Making a bigger impact on value for money

By Dan Peters | 23 June 2020

Wearing a professional-looking headset, National Audit Office (NAO) head Gareth Davies jokes that he looks like he works in a call centre.

That’s not quite the case, but Mr Davies certainly isn’t doing the job he imagined when he became comptroller and auditor general a year ago.

‘I was ready for the unexpected -  but not quite for leading an organisation with everyone working from home,’ he admits.

Mr Davies took over from Sir Amyas Morse and has already brought forward his own strategic review that details how he wants the organisation to develop.

That review, published in February, was put together weeks before the true impact of coronavirus was realised.

But its main objectives – making a bigger impact on value for money, and sharing knowledge and learning quicker and more systematically – are still valid.

Mr Davies says he is ‘determined’ for the NAO to make a bigger impact on value for money and this is illustrated by a number of recent reports.

Just a few weeks ago the NAO warned of the risk that councils could underestimate the costs and complexity of ending PFI contracts.

Mr Davies cites this as an example of helping flag up an issue ahead of time to allow individual local authorities to prepare for the end of their PFI contracts.

Future-looking reports such as these will go alongside the more traditional auditor role of looking back at what’s happened already.

‘Both are necessary, Mr Davies insists.

‘On COVID-19 spending, for example, I think the public has a right to understand how that money’s been used.’

And it’s a lot of money - £124.3bn of programmes, initiatives and spending commitments in response to the pandemic to be precise.

Coronavirus has also forced the NAO to defer or cancel some of its work programme.

One of the casualties has been an inquiry into the effect of the Ministry of Housing, Communities and Local Government’s (MHCLG) shift towards one-off and short-term funding initiatives.

Instead, the NAO’s more general work on local government’s financial sustainability, which has become a regular fixture, is expected to continue amid growing concerns over funding and threats of Section 114s.

The s114 issued by Northamptonshire CC in 2018 brought the issue of financial sustainability into much sharper focus.

Mr Davies says there is now ‘much greater awareness’ of the risk that a council could effectively run out of money, but he points out that Northamptonshire’s auditor had reported their concerns at the time.

He suggests the issue was more that there were not the mechanisms in place for those worries to be picked up centrally.

‘I don’t think we can say we can be sure that it wouldn’t happen again but there is more monitoring in place,’ Mr Davies muses.

That said, Mr Davies, who spent 25 years at the Audit Commission before it was abolished by then local government secretary Eric Pickles, believes more Whitehall monitoring of local government is needed.

He agrees with a January 2019 report a few months before he joined the NAO that called on the Government to improve oversight and transparency over local authorities to ensure their financial sustainability.

Asked how MHCLG had responded to this criticism, Mr Davies confirms the department has acted but he believes it remains a ‘work in progress’.

Perhaps as part of this progressing work, MHCLG is reportedly proposing a league table to rank councils on specific categories, with sanctions for repeated worst performers.

As an Audit Commission veteran, Mr Davies acknowledges, with a wry smile, that this has ‘echoes of the past’.

He accepts the downside that league tables ‘can be misused’ and that performance indicators don’t always reflect the experience on the frontline, but believes this does not undermine their value completely.

Mr Davies uses the example of hospital league tables, which he admits led to ‘game-playing’. But he continues: ‘For all of that I don’t think it meant it was a wasted initiative or a bad idea in the first place.

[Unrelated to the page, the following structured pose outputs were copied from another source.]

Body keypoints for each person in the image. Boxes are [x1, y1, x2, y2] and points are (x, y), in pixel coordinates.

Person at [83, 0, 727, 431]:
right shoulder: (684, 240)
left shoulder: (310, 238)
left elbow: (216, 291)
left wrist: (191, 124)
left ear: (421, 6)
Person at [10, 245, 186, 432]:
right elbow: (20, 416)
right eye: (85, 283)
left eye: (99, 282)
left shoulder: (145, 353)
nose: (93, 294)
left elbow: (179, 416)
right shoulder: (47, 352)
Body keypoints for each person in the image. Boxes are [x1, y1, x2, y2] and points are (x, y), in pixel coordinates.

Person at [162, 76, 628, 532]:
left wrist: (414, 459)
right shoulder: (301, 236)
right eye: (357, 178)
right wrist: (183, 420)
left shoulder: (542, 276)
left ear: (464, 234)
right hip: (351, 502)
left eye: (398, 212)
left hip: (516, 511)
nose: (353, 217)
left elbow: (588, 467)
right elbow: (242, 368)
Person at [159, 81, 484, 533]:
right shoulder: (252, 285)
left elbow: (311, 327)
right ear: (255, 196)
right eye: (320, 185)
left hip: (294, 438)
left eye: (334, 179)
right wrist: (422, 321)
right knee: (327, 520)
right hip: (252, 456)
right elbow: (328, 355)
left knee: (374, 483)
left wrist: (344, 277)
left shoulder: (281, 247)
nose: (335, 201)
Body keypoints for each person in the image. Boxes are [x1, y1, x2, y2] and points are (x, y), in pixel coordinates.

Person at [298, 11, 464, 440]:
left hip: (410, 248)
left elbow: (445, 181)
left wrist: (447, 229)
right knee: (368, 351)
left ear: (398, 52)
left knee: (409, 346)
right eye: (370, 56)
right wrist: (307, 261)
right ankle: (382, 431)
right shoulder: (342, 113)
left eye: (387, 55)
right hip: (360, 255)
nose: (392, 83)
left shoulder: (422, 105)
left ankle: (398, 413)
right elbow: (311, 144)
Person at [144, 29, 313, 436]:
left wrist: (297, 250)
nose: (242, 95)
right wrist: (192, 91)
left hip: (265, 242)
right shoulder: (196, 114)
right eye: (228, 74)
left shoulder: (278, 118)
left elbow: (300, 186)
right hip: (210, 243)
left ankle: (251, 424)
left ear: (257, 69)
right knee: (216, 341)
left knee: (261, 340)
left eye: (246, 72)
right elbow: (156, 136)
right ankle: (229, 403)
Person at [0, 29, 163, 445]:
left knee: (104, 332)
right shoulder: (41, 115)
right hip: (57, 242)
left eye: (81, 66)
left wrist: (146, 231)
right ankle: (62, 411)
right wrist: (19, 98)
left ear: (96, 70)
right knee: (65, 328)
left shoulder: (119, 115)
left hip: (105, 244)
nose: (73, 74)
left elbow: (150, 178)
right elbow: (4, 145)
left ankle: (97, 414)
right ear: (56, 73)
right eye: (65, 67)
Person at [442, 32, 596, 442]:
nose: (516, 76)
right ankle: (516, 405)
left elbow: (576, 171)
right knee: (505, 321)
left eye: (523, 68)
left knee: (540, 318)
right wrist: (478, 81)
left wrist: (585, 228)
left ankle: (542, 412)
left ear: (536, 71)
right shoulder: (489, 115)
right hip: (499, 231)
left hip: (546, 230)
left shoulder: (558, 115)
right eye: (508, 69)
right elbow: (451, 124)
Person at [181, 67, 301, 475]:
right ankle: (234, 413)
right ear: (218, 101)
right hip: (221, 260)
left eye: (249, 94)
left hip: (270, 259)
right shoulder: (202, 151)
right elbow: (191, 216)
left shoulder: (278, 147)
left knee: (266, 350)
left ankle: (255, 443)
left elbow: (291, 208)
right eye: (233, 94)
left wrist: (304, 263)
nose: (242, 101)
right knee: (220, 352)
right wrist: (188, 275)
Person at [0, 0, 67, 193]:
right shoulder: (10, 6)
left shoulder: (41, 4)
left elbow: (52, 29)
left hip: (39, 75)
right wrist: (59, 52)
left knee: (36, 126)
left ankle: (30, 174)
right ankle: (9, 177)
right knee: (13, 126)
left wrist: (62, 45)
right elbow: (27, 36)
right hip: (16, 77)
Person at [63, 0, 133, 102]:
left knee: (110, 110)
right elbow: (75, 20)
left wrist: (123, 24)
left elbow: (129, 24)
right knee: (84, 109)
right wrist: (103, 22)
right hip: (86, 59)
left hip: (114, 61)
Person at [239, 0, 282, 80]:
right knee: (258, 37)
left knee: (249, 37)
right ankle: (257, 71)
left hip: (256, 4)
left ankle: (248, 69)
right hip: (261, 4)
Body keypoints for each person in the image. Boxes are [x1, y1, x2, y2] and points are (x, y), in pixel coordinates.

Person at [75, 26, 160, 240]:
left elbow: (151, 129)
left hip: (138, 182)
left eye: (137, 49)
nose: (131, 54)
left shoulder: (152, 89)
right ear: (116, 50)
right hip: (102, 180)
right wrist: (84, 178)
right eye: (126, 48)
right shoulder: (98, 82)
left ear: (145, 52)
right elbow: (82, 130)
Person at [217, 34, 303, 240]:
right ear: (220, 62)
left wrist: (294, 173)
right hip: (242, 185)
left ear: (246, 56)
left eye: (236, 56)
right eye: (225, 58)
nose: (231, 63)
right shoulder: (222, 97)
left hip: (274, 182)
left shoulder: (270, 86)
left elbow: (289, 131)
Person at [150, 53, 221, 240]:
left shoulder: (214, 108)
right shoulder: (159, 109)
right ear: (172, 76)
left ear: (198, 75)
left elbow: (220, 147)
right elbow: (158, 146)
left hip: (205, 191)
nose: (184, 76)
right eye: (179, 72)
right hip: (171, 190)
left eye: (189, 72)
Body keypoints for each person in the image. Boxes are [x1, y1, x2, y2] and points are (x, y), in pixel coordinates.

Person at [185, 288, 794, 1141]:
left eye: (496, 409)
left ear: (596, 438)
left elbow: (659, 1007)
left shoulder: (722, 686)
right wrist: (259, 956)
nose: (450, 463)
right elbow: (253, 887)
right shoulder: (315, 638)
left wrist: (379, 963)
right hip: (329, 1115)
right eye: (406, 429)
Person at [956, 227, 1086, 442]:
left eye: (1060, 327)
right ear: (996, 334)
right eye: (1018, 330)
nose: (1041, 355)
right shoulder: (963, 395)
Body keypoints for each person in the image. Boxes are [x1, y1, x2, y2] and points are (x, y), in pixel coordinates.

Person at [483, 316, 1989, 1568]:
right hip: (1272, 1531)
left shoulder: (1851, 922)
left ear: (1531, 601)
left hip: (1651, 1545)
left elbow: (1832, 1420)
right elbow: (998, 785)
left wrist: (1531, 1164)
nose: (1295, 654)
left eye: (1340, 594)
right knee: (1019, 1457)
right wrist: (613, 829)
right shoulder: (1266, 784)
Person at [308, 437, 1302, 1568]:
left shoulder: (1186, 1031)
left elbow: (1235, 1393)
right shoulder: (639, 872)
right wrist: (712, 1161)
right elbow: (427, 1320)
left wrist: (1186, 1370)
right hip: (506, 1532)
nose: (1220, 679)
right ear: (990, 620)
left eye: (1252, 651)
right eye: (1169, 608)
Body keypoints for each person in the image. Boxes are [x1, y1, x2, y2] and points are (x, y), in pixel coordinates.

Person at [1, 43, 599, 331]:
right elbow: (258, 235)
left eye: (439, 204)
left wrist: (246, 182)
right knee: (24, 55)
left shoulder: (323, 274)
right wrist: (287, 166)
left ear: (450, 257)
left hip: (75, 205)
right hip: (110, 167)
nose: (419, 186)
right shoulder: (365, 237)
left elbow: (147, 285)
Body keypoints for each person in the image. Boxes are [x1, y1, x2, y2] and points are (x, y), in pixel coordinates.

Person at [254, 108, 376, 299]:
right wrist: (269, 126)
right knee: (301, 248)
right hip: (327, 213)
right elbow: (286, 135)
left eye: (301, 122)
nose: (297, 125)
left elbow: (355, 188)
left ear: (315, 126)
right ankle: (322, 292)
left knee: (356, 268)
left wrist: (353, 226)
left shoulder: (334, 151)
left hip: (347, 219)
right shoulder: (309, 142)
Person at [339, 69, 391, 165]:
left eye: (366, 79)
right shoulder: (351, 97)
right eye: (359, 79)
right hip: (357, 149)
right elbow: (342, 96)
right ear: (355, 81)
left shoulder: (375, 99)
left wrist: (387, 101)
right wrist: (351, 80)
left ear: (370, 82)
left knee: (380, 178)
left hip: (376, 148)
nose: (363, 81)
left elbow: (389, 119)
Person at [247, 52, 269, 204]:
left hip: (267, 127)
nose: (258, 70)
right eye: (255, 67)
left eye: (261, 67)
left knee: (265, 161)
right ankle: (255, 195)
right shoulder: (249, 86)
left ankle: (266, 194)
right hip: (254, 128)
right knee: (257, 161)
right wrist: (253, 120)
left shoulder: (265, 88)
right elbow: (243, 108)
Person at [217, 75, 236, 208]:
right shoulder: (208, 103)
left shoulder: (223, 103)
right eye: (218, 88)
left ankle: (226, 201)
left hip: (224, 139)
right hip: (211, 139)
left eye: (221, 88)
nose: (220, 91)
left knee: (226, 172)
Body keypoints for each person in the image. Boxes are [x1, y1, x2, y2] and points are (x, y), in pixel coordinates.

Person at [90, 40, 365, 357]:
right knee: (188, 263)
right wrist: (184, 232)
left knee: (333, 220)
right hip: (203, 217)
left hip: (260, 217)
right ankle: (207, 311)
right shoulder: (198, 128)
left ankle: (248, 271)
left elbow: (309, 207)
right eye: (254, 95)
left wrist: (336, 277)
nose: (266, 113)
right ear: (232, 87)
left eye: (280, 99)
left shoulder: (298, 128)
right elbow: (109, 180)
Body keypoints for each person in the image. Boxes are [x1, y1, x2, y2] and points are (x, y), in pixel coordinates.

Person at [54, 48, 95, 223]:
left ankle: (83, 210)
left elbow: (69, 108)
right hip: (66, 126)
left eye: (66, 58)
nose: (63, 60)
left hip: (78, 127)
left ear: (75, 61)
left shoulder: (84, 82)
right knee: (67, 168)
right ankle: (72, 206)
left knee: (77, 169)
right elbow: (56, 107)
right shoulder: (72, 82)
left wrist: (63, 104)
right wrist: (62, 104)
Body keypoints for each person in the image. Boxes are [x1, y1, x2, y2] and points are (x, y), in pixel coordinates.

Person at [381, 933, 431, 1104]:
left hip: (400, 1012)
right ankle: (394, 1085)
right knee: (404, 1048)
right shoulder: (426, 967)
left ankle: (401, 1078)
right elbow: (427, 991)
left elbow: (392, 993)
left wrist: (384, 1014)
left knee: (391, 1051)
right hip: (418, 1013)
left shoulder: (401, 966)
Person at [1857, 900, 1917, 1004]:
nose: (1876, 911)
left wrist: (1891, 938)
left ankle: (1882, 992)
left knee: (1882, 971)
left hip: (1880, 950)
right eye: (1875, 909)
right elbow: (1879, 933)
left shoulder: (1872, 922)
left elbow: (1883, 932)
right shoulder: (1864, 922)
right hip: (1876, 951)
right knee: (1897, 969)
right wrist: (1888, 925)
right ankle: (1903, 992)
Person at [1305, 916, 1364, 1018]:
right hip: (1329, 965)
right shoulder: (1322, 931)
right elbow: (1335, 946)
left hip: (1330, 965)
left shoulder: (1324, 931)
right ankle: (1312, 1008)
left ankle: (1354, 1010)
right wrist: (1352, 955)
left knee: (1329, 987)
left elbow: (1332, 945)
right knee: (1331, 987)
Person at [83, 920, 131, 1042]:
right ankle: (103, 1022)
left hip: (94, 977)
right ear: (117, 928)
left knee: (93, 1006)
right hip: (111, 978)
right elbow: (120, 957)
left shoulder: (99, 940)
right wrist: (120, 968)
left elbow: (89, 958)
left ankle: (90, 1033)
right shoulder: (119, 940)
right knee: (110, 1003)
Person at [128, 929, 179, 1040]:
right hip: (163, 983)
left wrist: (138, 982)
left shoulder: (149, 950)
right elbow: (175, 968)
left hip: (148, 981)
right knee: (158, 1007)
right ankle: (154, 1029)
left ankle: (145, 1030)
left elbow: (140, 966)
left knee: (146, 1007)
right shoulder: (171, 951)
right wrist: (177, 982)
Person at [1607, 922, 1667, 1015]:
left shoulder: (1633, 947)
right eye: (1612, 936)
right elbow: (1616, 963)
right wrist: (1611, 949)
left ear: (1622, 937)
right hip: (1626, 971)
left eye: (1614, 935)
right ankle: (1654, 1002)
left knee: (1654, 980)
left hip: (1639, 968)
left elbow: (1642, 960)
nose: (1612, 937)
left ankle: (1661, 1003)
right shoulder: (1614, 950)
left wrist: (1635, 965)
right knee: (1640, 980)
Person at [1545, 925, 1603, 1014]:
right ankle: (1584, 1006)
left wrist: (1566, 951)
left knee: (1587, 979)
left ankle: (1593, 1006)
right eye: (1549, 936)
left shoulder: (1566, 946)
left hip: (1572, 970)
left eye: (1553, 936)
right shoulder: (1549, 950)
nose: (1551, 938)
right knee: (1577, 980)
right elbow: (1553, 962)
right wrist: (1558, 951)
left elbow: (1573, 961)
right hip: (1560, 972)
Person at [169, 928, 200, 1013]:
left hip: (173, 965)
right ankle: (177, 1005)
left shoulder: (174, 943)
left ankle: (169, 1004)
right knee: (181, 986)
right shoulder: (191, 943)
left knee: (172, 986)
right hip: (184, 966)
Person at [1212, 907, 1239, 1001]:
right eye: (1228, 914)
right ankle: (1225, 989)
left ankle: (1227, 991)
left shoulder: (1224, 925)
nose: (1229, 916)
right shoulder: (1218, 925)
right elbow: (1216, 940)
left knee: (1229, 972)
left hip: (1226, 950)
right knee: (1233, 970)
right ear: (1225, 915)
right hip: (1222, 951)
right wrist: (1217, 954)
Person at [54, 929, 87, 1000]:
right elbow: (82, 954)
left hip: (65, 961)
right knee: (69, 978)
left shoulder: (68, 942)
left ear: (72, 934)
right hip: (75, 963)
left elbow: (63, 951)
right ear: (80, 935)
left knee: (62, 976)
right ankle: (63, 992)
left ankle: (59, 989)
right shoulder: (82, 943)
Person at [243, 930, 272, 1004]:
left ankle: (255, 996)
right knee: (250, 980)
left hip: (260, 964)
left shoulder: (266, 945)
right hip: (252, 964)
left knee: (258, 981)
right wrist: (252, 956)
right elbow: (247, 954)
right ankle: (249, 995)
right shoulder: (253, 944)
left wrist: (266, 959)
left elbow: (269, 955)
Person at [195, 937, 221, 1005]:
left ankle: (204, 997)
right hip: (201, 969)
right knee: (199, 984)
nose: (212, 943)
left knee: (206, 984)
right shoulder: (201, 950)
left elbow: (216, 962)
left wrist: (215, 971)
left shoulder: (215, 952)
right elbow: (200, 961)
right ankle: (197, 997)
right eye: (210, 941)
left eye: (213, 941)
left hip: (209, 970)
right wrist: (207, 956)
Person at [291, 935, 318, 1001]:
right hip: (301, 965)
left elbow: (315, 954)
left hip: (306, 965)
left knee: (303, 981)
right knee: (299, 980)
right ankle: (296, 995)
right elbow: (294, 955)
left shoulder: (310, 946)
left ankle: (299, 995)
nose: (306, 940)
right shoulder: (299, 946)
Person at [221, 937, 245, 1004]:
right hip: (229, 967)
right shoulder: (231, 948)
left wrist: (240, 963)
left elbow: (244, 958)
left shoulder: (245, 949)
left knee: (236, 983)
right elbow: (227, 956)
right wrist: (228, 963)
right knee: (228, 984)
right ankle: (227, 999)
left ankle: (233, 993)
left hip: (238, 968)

I think, used properly, performance data is a good thing. Transparency is a really valuable part of accountability and improvement.’

All of this performance infrastructure disappeared with the abolition of what many considered to be an overbearing Audit Commission but an increasing number of people are now wondering whether the sector has gone too far the other way.

‘There are risks in the local audit regime that weren’t there before,’ Mr Davies offers tactfully.

‘I don’t have a prescription but it needs addressing.’

The NAO is sure to keep a close eye on this and MHCLG’s oversight of the sector.

But while Mr Davies insists that the more autonomous the sector is the more robust it is, paradoxically, the NAO’s pressure on the department to keep on top of what’s going on raises questions about whether councils will ever truly be able to break free from the shackles of Whitehall.